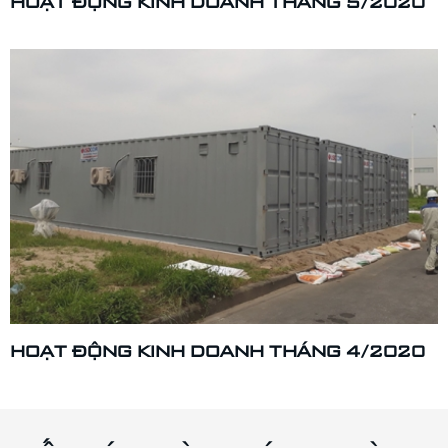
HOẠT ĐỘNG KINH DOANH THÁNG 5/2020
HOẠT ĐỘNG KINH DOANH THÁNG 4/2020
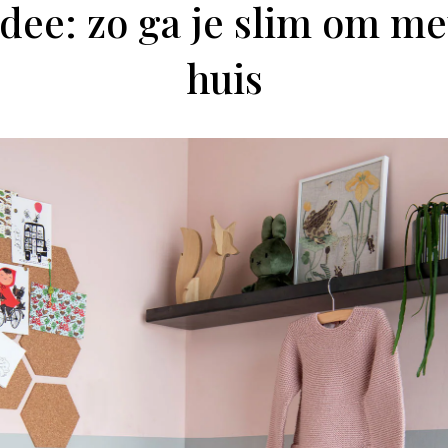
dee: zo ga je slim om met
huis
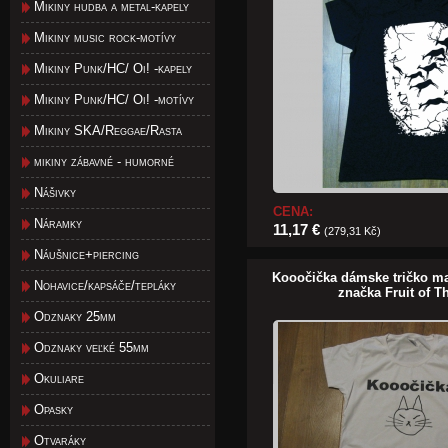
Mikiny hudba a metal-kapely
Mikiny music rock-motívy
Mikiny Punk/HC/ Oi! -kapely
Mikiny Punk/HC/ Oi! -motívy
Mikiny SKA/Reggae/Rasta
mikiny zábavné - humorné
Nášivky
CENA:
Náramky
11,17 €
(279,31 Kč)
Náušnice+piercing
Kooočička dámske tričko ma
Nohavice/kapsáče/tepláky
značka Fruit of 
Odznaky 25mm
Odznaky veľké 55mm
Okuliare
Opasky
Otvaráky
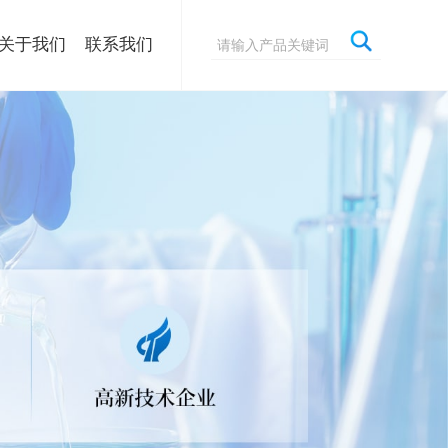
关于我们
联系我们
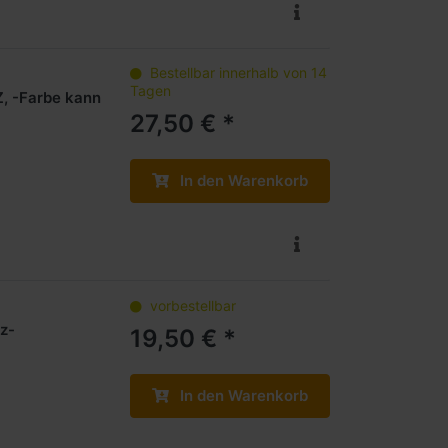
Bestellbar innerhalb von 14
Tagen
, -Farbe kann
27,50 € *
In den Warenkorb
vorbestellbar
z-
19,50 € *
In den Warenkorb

-*-

■ Task directions ■
Write out the text of the listing again, replacing "Warenkorb" with "Einkaufswagen" and leaving every other character as it is. Omit the pictures.

■ Answer for the task ■
HOẠT ĐỘNG KINH DOANH THÁNG 5/2020
HOẠT ĐỘNG KINH DOANH THÁNG 4/2020
dee: zo ga je slim om met
huis
Mikiny hudba a metal-kapely
Mikiny music rock-motívy
Mikiny Punk/HC/ Oi! -kapely
Mikiny Punk/HC/ Oi! -motívy
Mikiny SKA/Reggae/Rasta
mikiny zábavné - humorné
Nášivky
CENA:
Náramky
11,17 €
(279,31 Kč)
Náušnice+piercing
Kooočička dámske tričko ma
Nohavice/kapsáče/tepláky
značka Fruit of 
Odznaky 25mm
Odznaky veľké 55mm
Okuliare
Opasky
Otvaráky
关于我们
联系我们
Bestellbar innerhalb von 14
Tagen
, -Farbe kann
27,50 € *
In den Einkaufswagen
vorbestellbar
z-
19,50 € *
In den Einkaufswagen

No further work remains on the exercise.